[Dataset excerpts Boundary: Start]

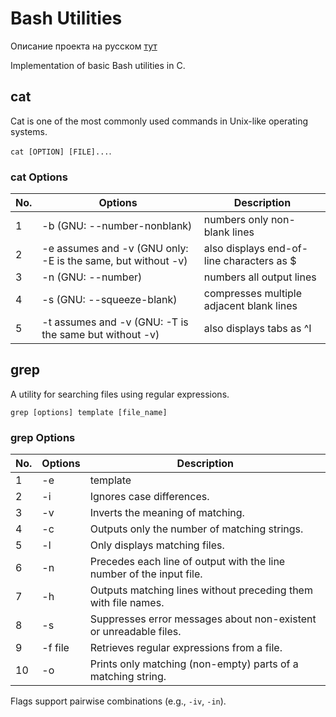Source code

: # Bash Utilities

Описание проекта на русском [тут](README_RUS.md)

Implementation of basic Bash utilities in C.

## cat
Cat is one of the most commonly used commands in Unix-like operating systems. 

`cat [OPTION] [FILE]...`.

### cat Options

| No. | Options | Description |
| ------ | ------ | ------ |
| 1 | -b (GNU: --number-nonblank) | numbers only non-blank lines |
| 2 | -e assumes and -v (GNU only: -E is the same, but without -v) | also displays end-of-line characters as $ |
| 3 | -n (GNU: --number) | numbers all output lines |
| 4 | -s (GNU: --squeeze-blank) | compresses multiple adjacent blank lines |
| 5 | -t assumes and -v (GNU: -T is the same but without -v) | also displays tabs as ^I |


## grep

A utility for searching files using regular expressions.

`grep [options] template [file_name]`

### grep Options

|  No. | Options | Description |
| ------ | ------ | ------ |
| 1 | -e | template |
| 2 | -i | Ignores case differences. |
| 3 | -v | Inverts the meaning of matching. |
| 4 | -c | Outputs only the number of matching strings. |
| 5 | -l | Only displays matching files. |
| 6 | -n | Precedes each line of output with the line number of the input file. |
| 7 | -h | Outputs matching lines without preceding them with file names. |
| 8 | -s | Suppresses error messages about non-existent or unreadable files. |
| 9 | -f file | Retrieves regular expressions from a file. |
| 10 | -o | Prints only matching (non-empty) parts of a matching string. | 

Flags support pairwise combinations (e.g., `-iv`, `-in`).
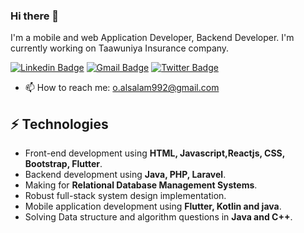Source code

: ### Hi there 👋
I'm a mobile and web  Application Developer, Backend Developer. I'm currently working on Taawuniya Insurance company.

[![Linkedin Badge](https://img.shields.io/badge/-osman_abdelsalam-blue?style=flat-square&logo=Linkedin&logoColor=white&link=https://www.linkedin.com/in/osman-abdelsalam/)](https://www.linkedin.com/in/osman-abdelsalam/) [![Gmail Badge](https://img.shields.io/badge/-o.alsalam992@gmail.com-c14438?style=flat-square&logo=Gmail&logoColor=white&link=mailto:o.alsalam992@gmail.com)](mailto:o.alsalam992@gmail.com) [![Twitter Badge](https://img.shields.io/badge/-osman_abdelsalam-blue?style=flat-square&logo=Twitter&logoColor=white&link=https://twitter.com/osman_abd)](https://twitter.com/osman_abd)

- 📫 How to reach me: [o.alsalam992@gmail.com](mailto://o.alsalam992@gmail.com)

## ⚡ Technologies
- Front-end development using **HTML, Javascript,Reactjs, CSS, Bootstrap, Flutter**.
- Backend development using **Java, PHP, Laravel**.
- Making for **Relational Database Management Systems**.
- Robust full-stack system design implementation.
- Mobile application development using **Flutter, Kotlin and java**.
- Solving Data structure and algorithm questions in **Java and C++**.

<!--
**osmanabdelsalam/osmanabdelsalam** is a ✨ _special_ ✨ repository because its `README.md` (this file) appears on your GitHub profile.

Here are some ideas to get you started:

- 🔭 I’m currently working on ...
- 🌱 I’m currently learning ...
- 👯 I’m looking to collaborate on ...
- 🤔 I’m looking for help with ...
- 💬 Ask me about ...
- 📫 How to reach me: ...
- 😄 Pronouns: ...
- ⚡ Fun fact: ...
-->
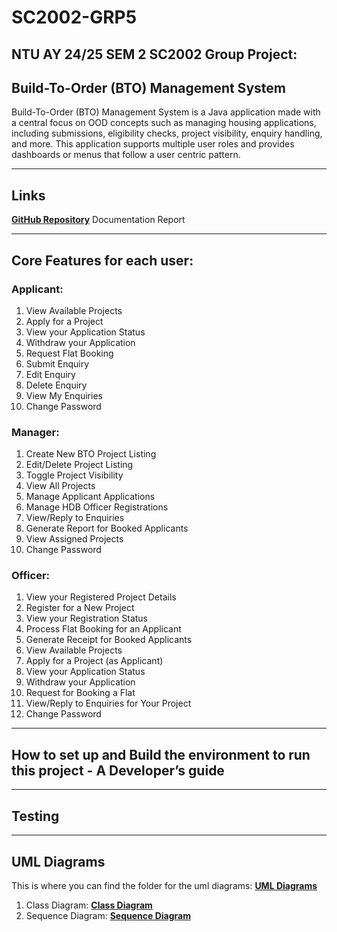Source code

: # SC2002-GRP5
## NTU AY 24/25 SEM 2 SC2002 Group Project:
## Build-To-Order (BTO) Management System

Build-To-Order (BTO) Management System is a Java application made with a central focus on  OOD concepts such as managing housing applications, including submissions, eligibility checks, project visibility, enquiry handling, and more. This application supports multiple user roles and provides dashboards or menus that follow a user centric pattern.

---
## Links

**[GitHub Repository](https://github.com/R3izorr/SC2002-GRP5)**
Documentation
Report

---

## Core Features for each user:
### Applicant:
1. View Available Projects
2. Apply for a Project
3. View your Application Status
4. Withdraw your Application
5. Request Flat Booking
6. Submit Enquiry
7. Edit Enquiry
8. Delete Enquiry
9. View My Enquiries
10. Change Password

### Manager:
1. Create New BTO Project Listing
2. Edit/Delete Project Listing
3. Toggle Project Visibility
4. View All Projects
5. Manage Applicant Applications
6. Manage HDB Officer Registrations
7. View/Reply to Enquiries
8. Generate Report for Booked Applicants
9. View Assigned Projects
10. Change Password

### Officer:
1. View your Registered Project Details
2. Register for a New Project
3. View your Registration Status
4. Process Flat Booking for an Applicant
5. Generate Receipt for Booked Applicants
6. View Available Projects
7. Apply for a Project (as Applicant)
8. View your Application Status
9. Withdraw your Application
10. Request for Booking a Flat
11. View/Reply to Enquiries for Your Project
12. Change Password

---
## How to set up and Build the environment to run this project - A Developer’s guide
---
## Testing
---
## UML Diagrams

This is where you can find the folder for the uml diagrams: **[UML Diagrams](https://github.com/R3izorr/SC2002-GRP5/tree/main/docs/UML%20Diagrams)**
1. Class Diagram: **[Class Diagram](https://github.com/R3izorr/SC2002-GRP5/blob/main/docs/UML%20Diagrams/Class%20Diagram.svg)**
2. Sequence Diagram: **[Sequence Diagram](https://github.com/R3izorr/SC2002-GRP5/blob/main/docs/UML%20Diagrams/sequence%20diagram.png)**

[Dataset excerpts Boundary: End]

Exercise directions: Copy all the records above line for line, without changing anything, and leave out the pictures.

Your solution:
Source code

: # Bash Utilities

Описание проекта на русском [тут](README_RUS.md)

Implementation of basic Bash utilities in C.

## cat
Cat is one of the most commonly used commands in Unix-like operating systems. 

`cat [OPTION] [FILE]...`.

### cat Options

| No. | Options | Description |
| ------ | ------ | ------ |
| 1 | -b (GNU: --number-nonblank) | numbers only non-blank lines |
| 2 | -e assumes and -v (GNU only: -E is the same, but without -v) | also displays end-of-line characters as $ |
| 3 | -n (GNU: --number) | numbers all output lines |
| 4 | -s (GNU: --squeeze-blank) | compresses multiple adjacent blank lines |
| 5 | -t assumes and -v (GNU: -T is the same but without -v) | also displays tabs as ^I |


## grep

A utility for searching files using regular expressions.

`grep [options] template [file_name]`

### grep Options

|  No. | Options | Description |
| ------ | ------ | ------ |
| 1 | -e | template |
| 2 | -i | Ignores case differences. |
| 3 | -v | Inverts the meaning of matching. |
| 4 | -c | Outputs only the number of matching strings. |
| 5 | -l | Only displays matching files. |
| 6 | -n | Precedes each line of output with the line number of the input file. |
| 7 | -h | Outputs matching lines without preceding them with file names. |
| 8 | -s | Suppresses error messages about non-existent or unreadable files. |
| 9 | -f file | Retrieves regular expressions from a file. |
| 10 | -o | Prints only matching (non-empty) parts of a matching string. | 

Flags support pairwise combinations (e.g., `-iv`, `-in`).
Source code

: ### Hi there 👋
I'm a mobile and web  Application Developer, Backend Developer. I'm currently working on Taawuniya Insurance company.

[![Linkedin Badge](https://img.shields.io/badge/-osman_abdelsalam-blue?style=flat-square&logo=Linkedin&logoColor=white&link=https://www.linkedin.com/in/osman-abdelsalam/)](https://www.linkedin.com/in/osman-abdelsalam/) [![Gmail Badge](https://img.shields.io/badge/-o.alsalam992@gmail.com-c14438?style=flat-square&logo=Gmail&logoColor=white&link=mailto:o.alsalam992@gmail.com)](mailto:o.alsalam992@gmail.com) [![Twitter Badge](https://img.shields.io/badge/-osman_abdelsalam-blue?style=flat-square&logo=Twitter&logoColor=white&link=https://twitter.com/osman_abd)](https://twitter.com/osman_abd)

- 📫 How to reach me: [o.alsalam992@gmail.com](mailto://o.alsalam992@gmail.com)

## ⚡ Technologies
- Front-end development using **HTML, Javascript,Reactjs, CSS, Bootstrap, Flutter**.
- Backend development using **Java, PHP, Laravel**.
- Making for **Relational Database Management Systems**.
- Robust full-stack system design implementation.
- Mobile application development using **Flutter, Kotlin and java**.
- Solving Data structure and algorithm questions in **Java and C++**.

<!--
**osmanabdelsalam/osmanabdelsalam** is a ✨ _special_ ✨ repository because its `README.md` (this file) appears on your GitHub profile.

Here are some ideas to get you started:

- 🔭 I’m currently working on ...
- 🌱 I’m currently learning ...
- 👯 I’m looking to collaborate on ...
- 🤔 I’m looking for help with ...
- 💬 Ask me about ...
- 📫 How to reach me: ...
- 😄 Pronouns: ...
- ⚡ Fun fact: ...
-->
Source code

: # SC2002-GRP5
## NTU AY 24/25 SEM 2 SC2002 Group Project:
## Build-To-Order (BTO) Management System

Build-To-Order (BTO) Management System is a Java application made with a central focus on  OOD concepts such as managing housing applications, including submissions, eligibility checks, project visibility, enquiry handling, and more. This application supports multiple user roles and provides dashboards or menus that follow a user centric pattern.

---
## Links

**[GitHub Repository](https://github.com/R3izorr/SC2002-GRP5)**
Documentation
Report

---

## Core Features for each user:
### Applicant:
1. View Available Projects
2. Apply for a Project
3. View your Application Status
4. Withdraw your Application
5. Request Flat Booking
6. Submit Enquiry
7. Edit Enquiry
8. Delete Enquiry
9. View My Enquiries
10. Change Password

### Manager:
1. Create New BTO Project Listing
2. Edit/Delete Project Listing
3. Toggle Project Visibility
4. View All Projects
5. Manage Applicant Applications
6. Manage HDB Officer Registrations
7. View/Reply to Enquiries
8. Generate Report for Booked Applicants
9. View Assigned Projects
10. Change Password

### Officer:
1. View your Registered Project Details
2. Register for a New Project
3. View your Registration Status
4. Process Flat Booking for an Applicant
5. Generate Receipt for Booked Applicants
6. View Available Projects
7. Apply for a Project (as Applicant)
8. View your Application Status
9. Withdraw your Application
10. Request for Booking a Flat
11. View/Reply to Enquiries for Your Project
12. Change Password

---
## How to set up and Build the environment to run this project - A Developer’s guide
---
## Testing
---
## UML Diagrams

This is where you can find the folder for the uml diagrams: **[UML Diagrams](https://github.com/R3izorr/SC2002-GRP5/tree/main/docs/UML%20Diagrams)**
1. Class Diagram: **[Class Diagram](https://github.com/R3izorr/SC2002-GRP5/blob/main/docs/UML%20Diagrams/Class%20Diagram.svg)**
2. Sequence Diagram: **[Sequence Diagram](https://github.com/R3izorr/SC2002-GRP5/blob/main/docs/UML%20Diagrams/sequence%20diagram.png)**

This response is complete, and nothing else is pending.